Information given
====================

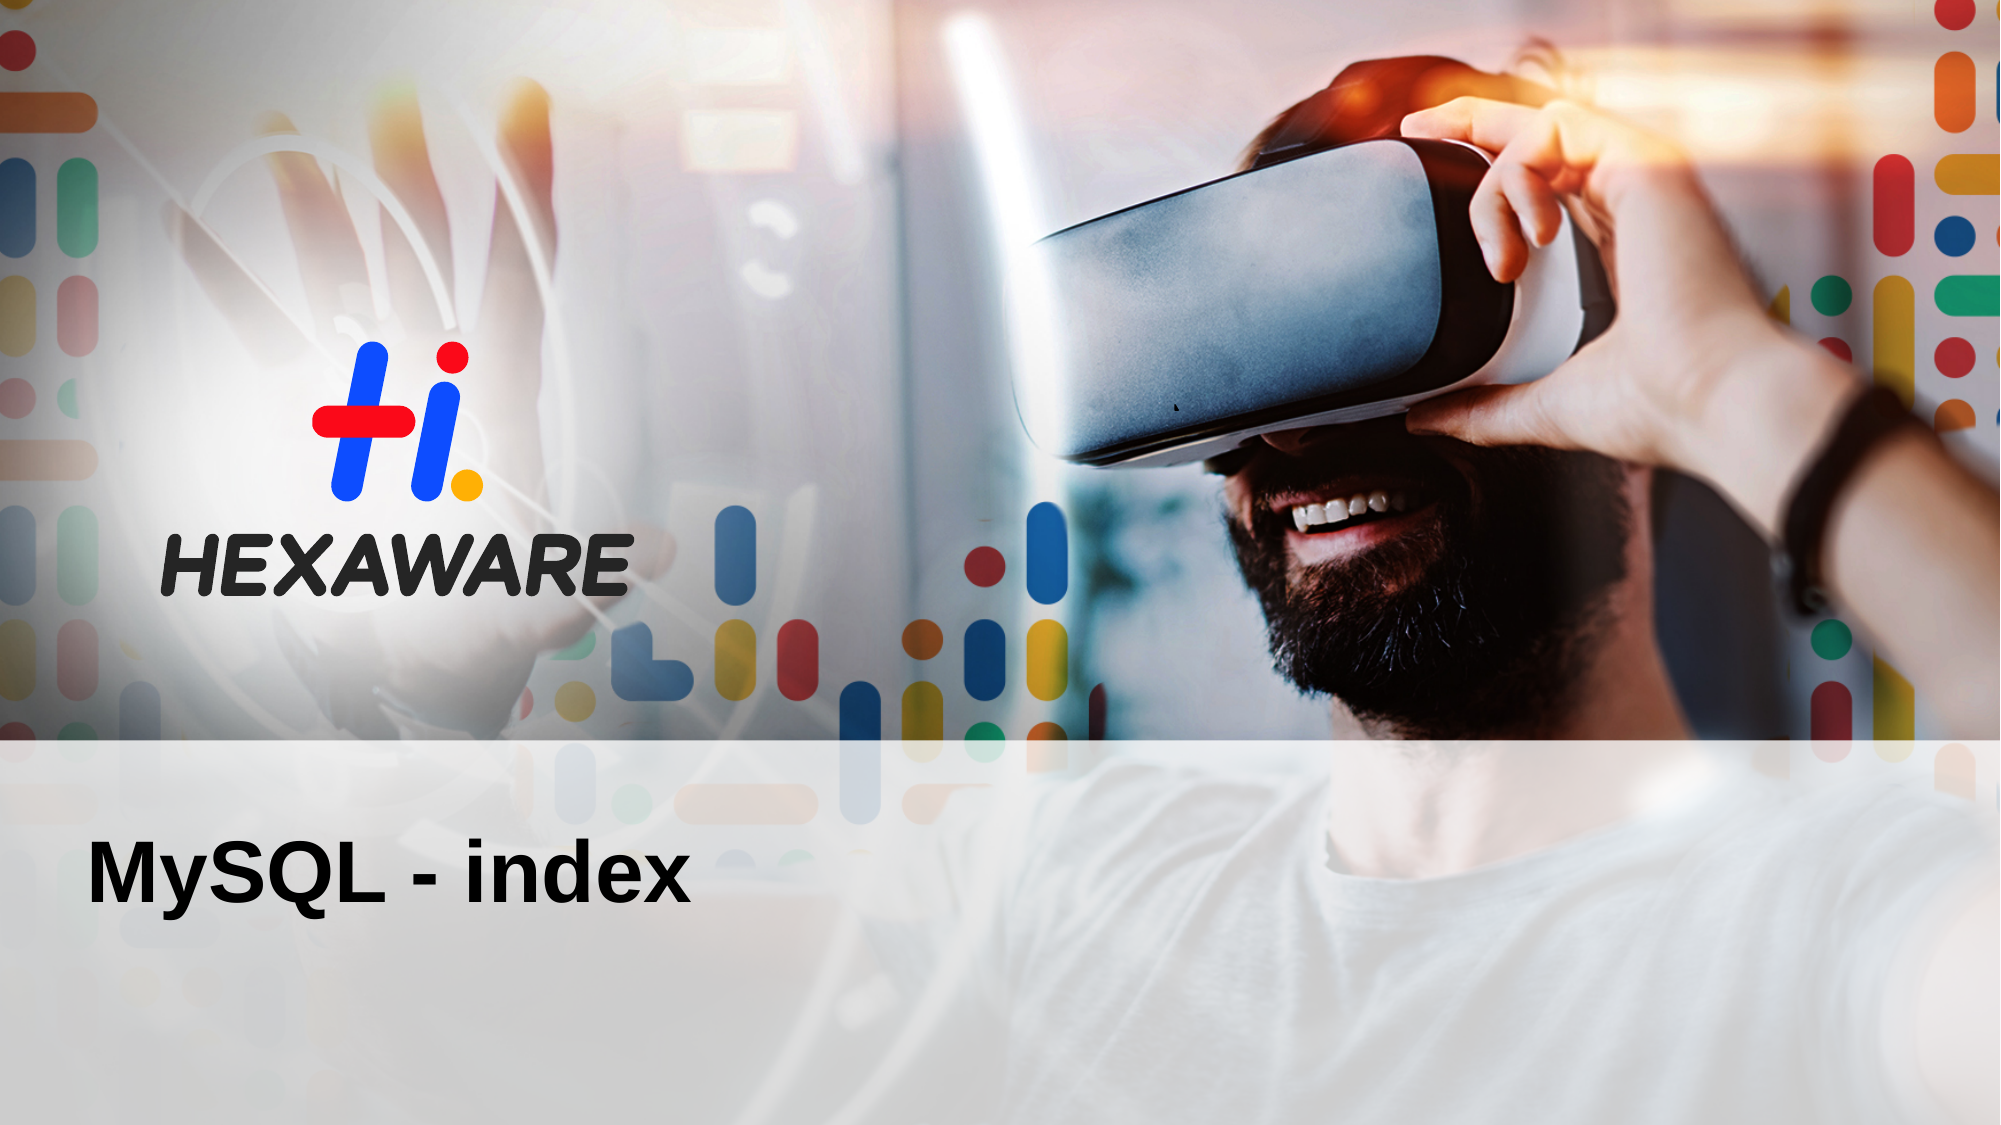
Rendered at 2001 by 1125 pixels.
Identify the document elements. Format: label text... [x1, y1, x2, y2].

picture [0, 0, 2001, 1125]
title MySQL - index [75, 773, 1940, 962]
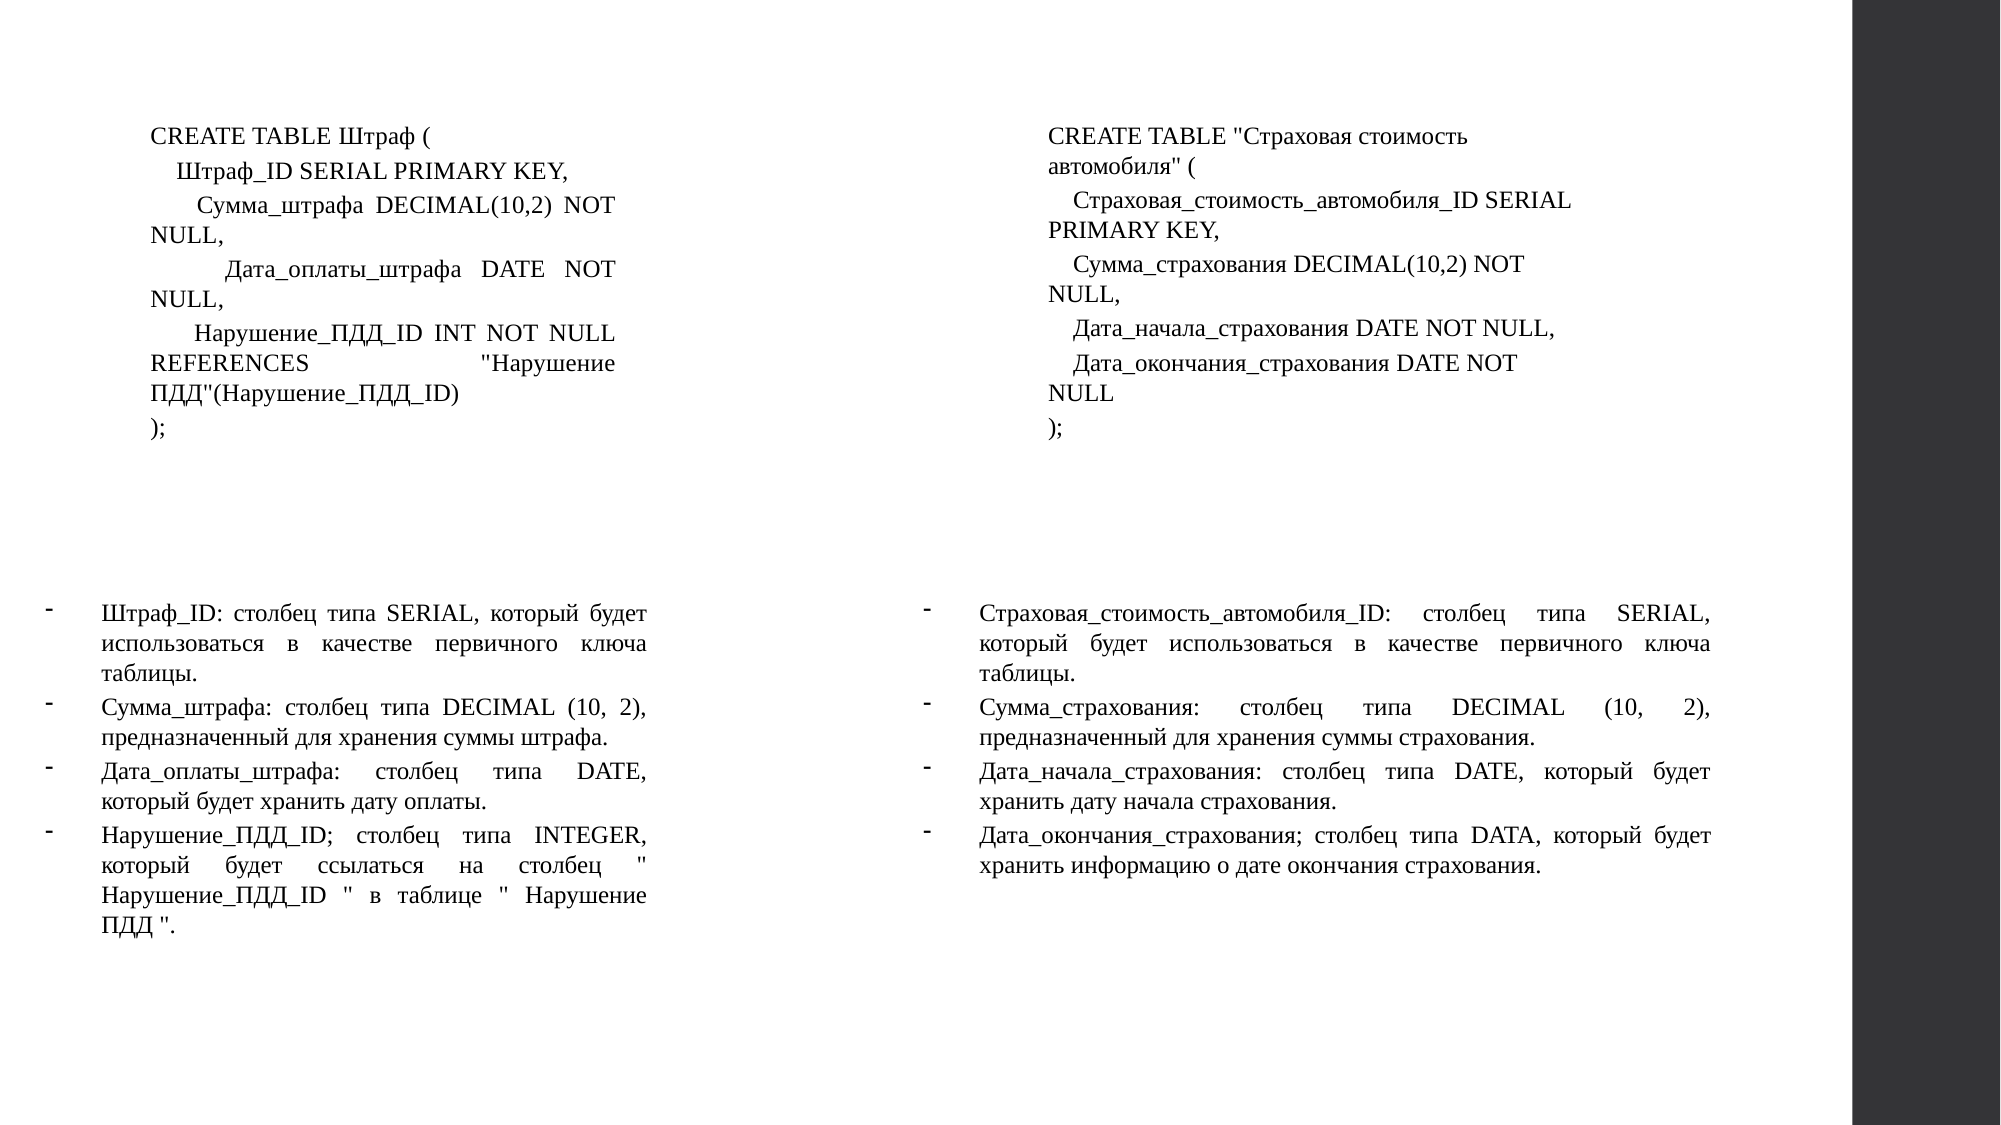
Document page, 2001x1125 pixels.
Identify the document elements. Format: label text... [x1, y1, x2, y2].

text_box Страховая_стоимость_автомобиля_ID: столбец типа SERIAL, который будет использоваться в качестве первичного ключа таблицы. Сумма_страхования: столбец типа DECIMAL (10, 2), предназначенный для хранения суммы страхования. Дата_начала_страхования: столбец типа DATE, который будет хранить дату начала страхования. Дата_окончания_страхования; столбец типа DATA, который будет хранить информацию о дате окончания страхования. [908, 589, 1727, 933]
text_box Штраф_ID: столбец типа SERIAL, который будет использоваться в качестве первичного ключа таблицы. Сумма_штрафа: столбец типа DECIMAL (10, 2), предназначенный для хранения суммы штрафа. Дата_оплаты_штрафа: столбец типа DATE, который будет хранить дату оплаты. Нарушение_ПДД_ID; столбец типа INTEGER, который будет ссылаться на столбец " Нарушение_ПДД_ID " в таблице " Нарушение ПДД ". [30, 589, 663, 946]
text_box CREATE TABLE "Страховая стоимость автомобиля" ( Страховая_стоимость_автомобиля_ID SERIAL PRIMARY KEY, Сумма_страхования DECIMAL(10,2) NOT NULL, Дата_начала_страхования DATE NOT NULL, Дата_окончания_страхования DATE NOT NULL ); [1033, 112, 1602, 495]
list CREATE TABLE Штраф ( Штраф_ID SERIAL PRIMARY KEY, Сумма_штрафа DECIMAL(10,2) NOT NULL, Дата_оплаты_штрафа DATE NOT NULL, Нарушение_ПДД_ID INT NOT NULL REFERENCES "Нарушение ПДД"(Нарушение_ПДД_ID) ); [105, 112, 631, 342]
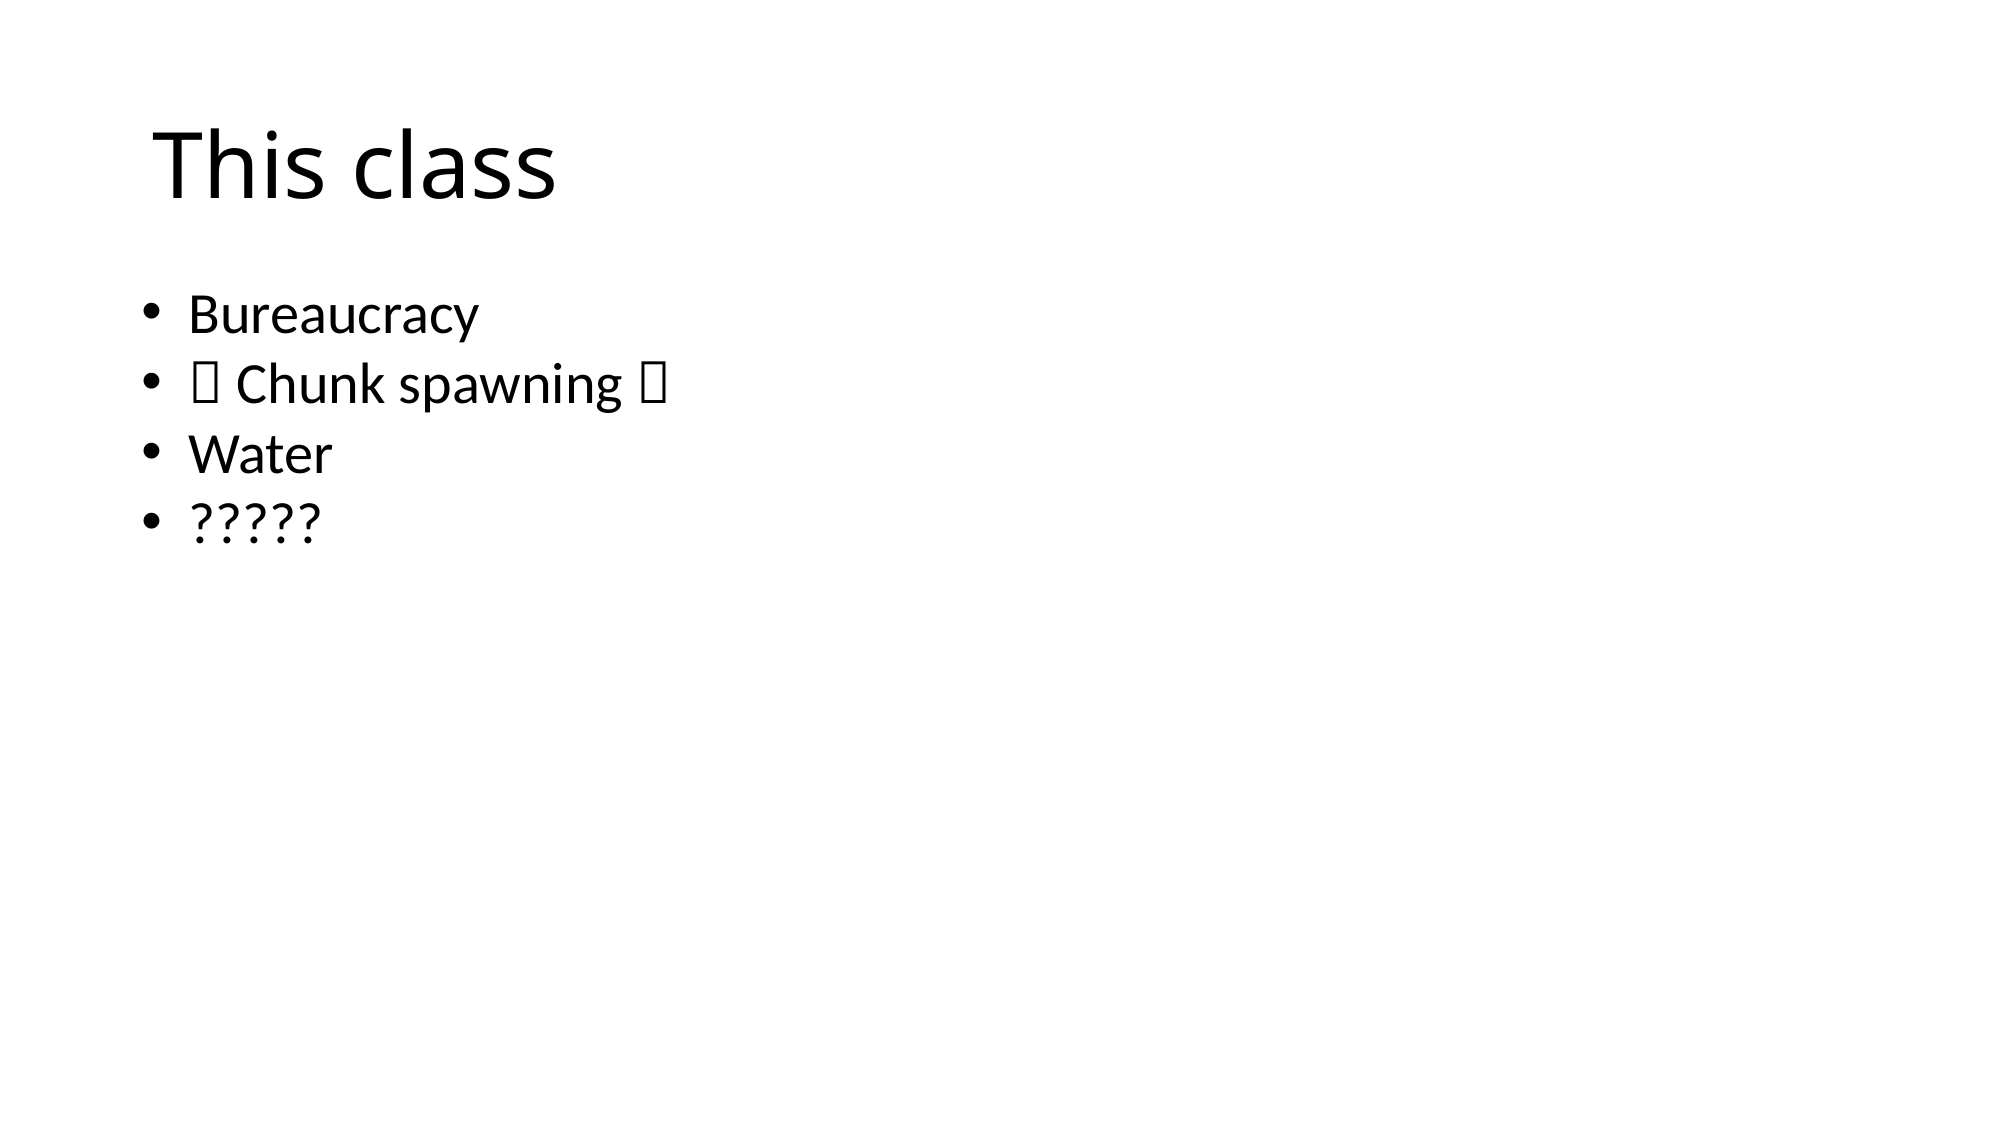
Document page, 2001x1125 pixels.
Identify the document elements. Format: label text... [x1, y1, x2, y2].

text_box Bureaucracy  Chunk spawning  Water ????? [126, 268, 687, 563]
title This class [137, 59, 1863, 278]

====================

How to complete this task
Every line of the records above should be reproduced exactly, with no pictures included.

Result of this task
Rendered at 2001 by 1125 pixels.
Identify the document elements. Format: label text... [x1, y1, x2, y2].

picture [0, 0, 2001, 1125]
title MySQL - index [75, 773, 1940, 962]
Document page, 2001x1125 pixels.
Identify the document elements. Format: label text... [x1, y1, x2, y2].

text_box Страховая_стоимость_автомобиля_ID: столбец типа SERIAL, который будет использоваться в качестве первичного ключа таблицы. Сумма_страхования: столбец типа DECIMAL (10, 2), предназначенный для хранения суммы страхования. Дата_начала_страхования: столбец типа DATE, который будет хранить дату начала страхования. Дата_окончания_страхования; столбец типа DATA, который будет хранить информацию о дате окончания страхования. [908, 589, 1727, 933]
text_box Штраф_ID: столбец типа SERIAL, который будет использоваться в качестве первичного ключа таблицы. Сумма_штрафа: столбец типа DECIMAL (10, 2), предназначенный для хранения суммы штрафа. Дата_оплаты_штрафа: столбец типа DATE, который будет хранить дату оплаты. Нарушение_ПДД_ID; столбец типа INTEGER, который будет ссылаться на столбец " Нарушение_ПДД_ID " в таблице " Нарушение ПДД ". [30, 589, 663, 946]
text_box CREATE TABLE "Страховая стоимость автомобиля" ( Страховая_стоимость_автомобиля_ID SERIAL PRIMARY KEY, Сумма_страхования DECIMAL(10,2) NOT NULL, Дата_начала_страхования DATE NOT NULL, Дата_окончания_страхования DATE NOT NULL ); [1033, 112, 1602, 495]
list CREATE TABLE Штраф ( Штраф_ID SERIAL PRIMARY KEY, Сумма_штрафа DECIMAL(10,2) NOT NULL, Дата_оплаты_штрафа DATE NOT NULL, Нарушение_ПДД_ID INT NOT NULL REFERENCES "Нарушение ПДД"(Нарушение_ПДД_ID) ); [105, 112, 631, 342]
Document page, 2001x1125 pixels.
Identify the document elements. Format: label text... [x1, y1, x2, y2].

text_box Bureaucracy  Chunk spawning  Water ????? [126, 268, 687, 563]
title This class [137, 59, 1863, 278]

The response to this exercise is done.